[Page images and extracted text]
== Segment start ==

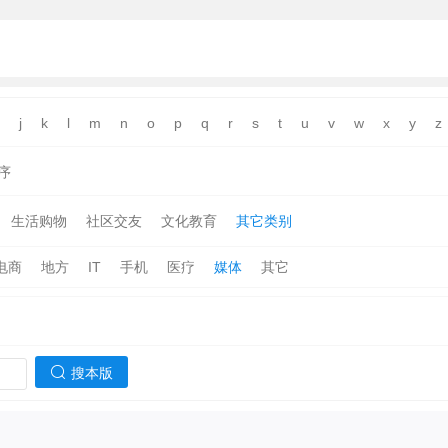
j
k
l
m
n
o
p
q
r
s
t
u
v
w
x
y
z
序
生活购物
社区交友
文化教育
其它类别
电商
地方
IT
手机
医疗
媒体
其它
搜本版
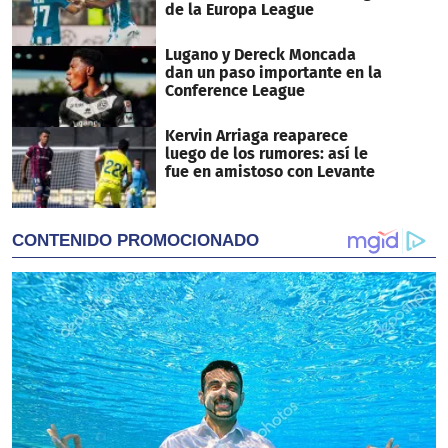
de la Europa League
Lugano y Dereck Moncada
dan un paso importante en la
Conference League
Kervin Arriaga reaparece
luego de los rumores: así le
fue en amistoso con Levante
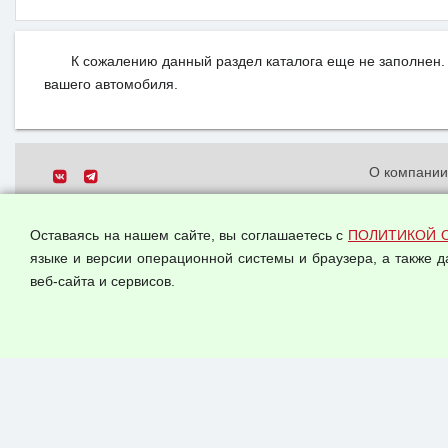
К сожалению данный раздел каталога еще не заполнен. 
вашего автомобиля.
О компани
Политика о
© 2026 ООО "Феникс"
персональн
Оставаясь на нашем сайте, вы соглашаетесь с
ПОЛИТИКОЙ 
Все права защищены.
Согласием 
языке и версии операционной системы и браузера, а также 
данных
веб-сайта и сервисов.
Оферта опт
Публичная 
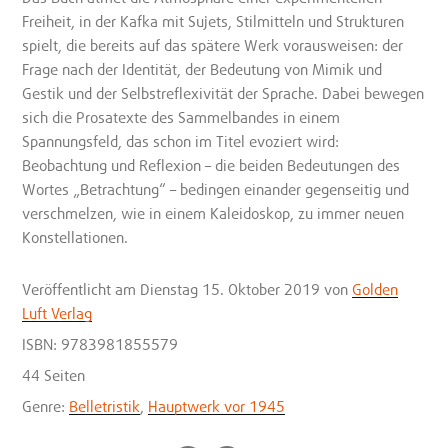
Freiheit, in der Kafka mit Sujets, Stilmitteln und Strukturen
spielt, die bereits auf das spätere Werk vorausweisen: der
Frage nach der Identität, der Bedeutung von Mimik und
Gestik und der Selbstreflexivität der Sprache. Dabei bewegen
sich die Prosatexte des Sammelbandes in einem
Spannungsfeld, das schon im Titel evoziert wird:
Beobachtung und Reflexion – die beiden Bedeutungen des
Wortes „Betrachtung“ – bedingen einander gegenseitig und
verschmelzen, wie in einem Kaleidoskop, zu immer neuen
Konstellationen.
Veröffentlicht
am Dienstag 15. Oktober 2019
von
Golden
Luft Verlag
ISBN: 9783981855579
44 Seiten
Genre:
Belletristik
,
Hauptwerk vor 1945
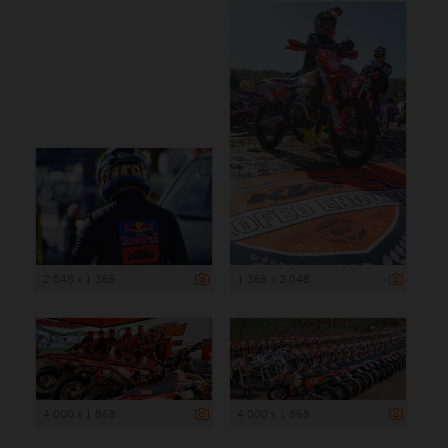
2 048 x 1 366
1 366 x 2 048
4 000 x 1 868
4 000 x 1 868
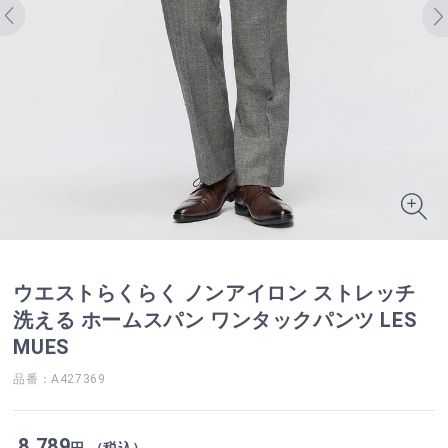
ウエストらくらく ノンアイロン ストレッチ
洗える ホームスパン ワンタックパンツ LES
MUES
品番：A427369
8,789
円 （税込）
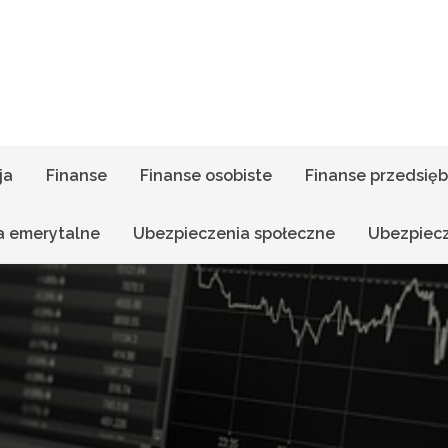
ja
Finanse
Finanse osobiste
Finanse przedsięb
a emerytalne
Ubezpieczenia społeczne
Ubezpiec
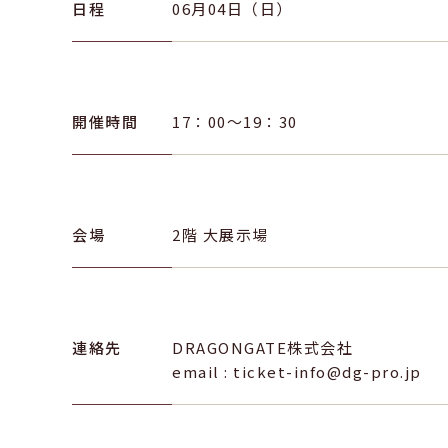
日程
06月04日（日）
開催時間
17：00～19：30
会場
2階 大展示場
連絡先
DRAGONGATE株式会社
email : ticket-info@dg-pro.jp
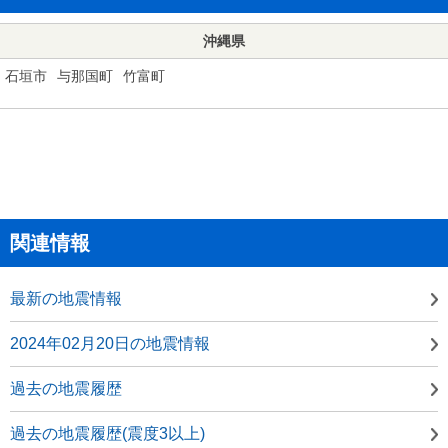
沖縄県
石垣市
与那国町
竹富町
関連情報
最新の地震情報
2024年02月20日の地震情報
過去の地震履歴
過去の地震履歴(震度3以上)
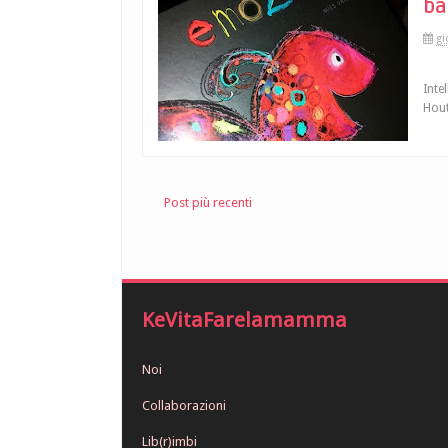
ba
gi
Inte
Hout
Post più recenti
KeVitaFarelamamma
Noi
Collaborazioni
Lib(r)imbi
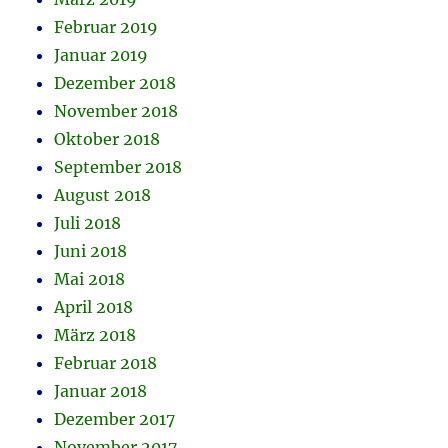
Februar 2019
Januar 2019
Dezember 2018
November 2018
Oktober 2018
September 2018
August 2018
Juli 2018
Juni 2018
Mai 2018
April 2018
März 2018
Februar 2018
Januar 2018
Dezember 2017
November 2017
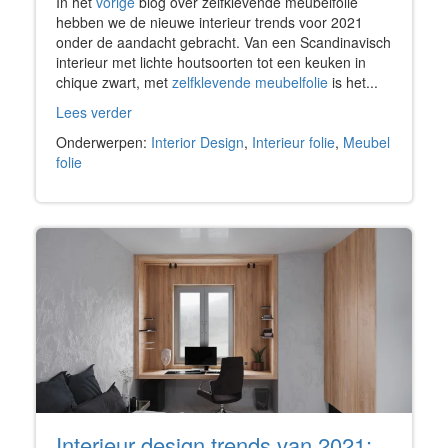
In het
vorige
blog over zelfklevende meubelfolie
hebben we de nieuwe interieur trends voor 2021
onder de aandacht gebracht. Van een Scandinavisch
interieur met lichte houtsoorten tot een keuken in
chique zwart, met
zelfklevende meubelfolie
is het...
Lees verder
Onderwerpen:
Interior Design
,
Interieur folie
,
Meubel
folie
Interieur design trends van 2021:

== Segment end ==

▶ _Instruction_:
Transcribe the records above exactly, omitting every picture they contain.

▶ _Answer to this task_:
j
k
l
m
n
o
p
q
r
s
t
u
v
w
x
y
z
序
生活购物
社区交友
文化教育
其它类别
电商
地方
IT
手机
医疗
媒体
其它
搜本版
de la Europa League
Lugano y Dereck Moncada
dan un paso importante en la
Conference League
Kervin Arriaga reaparece
luego de los rumores: así le
fue en amistoso con Levante
К сожалению данный раздел каталога еще не заполнен. 
вашего автомобиля.
О компани
Политика о
© 2026 ООО "Феникс"
персональн
Оставаясь на нашем сайте, вы соглашаетесь с
ПОЛИТИКОЙ 
Все права защищены.
Согласием 
языке и версии операционной системы и браузера, а также 
данных
веб-сайта и сервисов.
Оферта опт
Публичная 
Freiheit, in der Kafka mit Sujets, Stilmitteln und Strukturen
spielt, die bereits auf das spätere Werk vorausweisen: der
Frage nach der Identität, der Bedeutung von Mimik und
Gestik und der Selbstreflexivität der Sprache. Dabei bewegen
sich die Prosatexte des Sammelbandes in einem
Spannungsfeld, das schon im Titel evoziert wird:
Beobachtung und Reflexion – die beiden Bedeutungen des
Wortes „Betrachtung“ – bedingen einander gegenseitig und
verschmelzen, wie in einem Kaleidoskop, zu immer neuen
Konstellationen.
Veröffentlicht
am Dienstag 15. Oktober 2019
von
Golden
Luft Verlag
ISBN: 9783981855579
44 Seiten
Genre:
Belletristik
,
Hauptwerk vor 1945
2 048 x 1 366
1 366 x 2 048
4 000 x 1 868
4 000 x 1 868
ウエストらくらく ノンアイロン ストレッチ
洗える ホームスパン ワンタックパンツ LES
MUES
品番：A427369
8,789
円 （税込）
ja
Finanse
Finanse osobiste
Finanse przedsięb
a emerytalne
Ubezpieczenia społeczne
Ubezpiec
日程
06月04日（日）
開催時間
17：00～19：30
会場
2階 大展示場
連絡先
DRAGONGATE株式会社
email : ticket-info@dg-pro.jp
沖縄県
石垣市
与那国町
竹富町
関連情報
最新の地震情報
2024年02月20日の地震情報
過去の地震履歴
過去の地震履歴(震度3以上)
ba
gi
Inte
Hout
Post più recenti
KeVitaFarelamamma
Noi
Collaborazioni
Lib(r)imbi
Februar 2019
Januar 2019
Dezember 2018
November 2018
Oktober 2018
September 2018
August 2018
Juli 2018
Juni 2018
Mai 2018
April 2018
März 2018
Februar 2018
Januar 2018
Dezember 2017
November 2017
In het
vorige
blog over zelfklevende meubelfolie
hebben we de nieuwe interieur trends voor 2021
onder de aandacht gebracht. Van een Scandinavisch
interieur met lichte houtsoorten tot een keuken in
chique zwart, met
zelfklevende meubelfolie
is het...
Lees verder
Onderwerpen:
Interior Design
,
Interieur folie
,
Meubel
folie
Interieur design trends van 2021:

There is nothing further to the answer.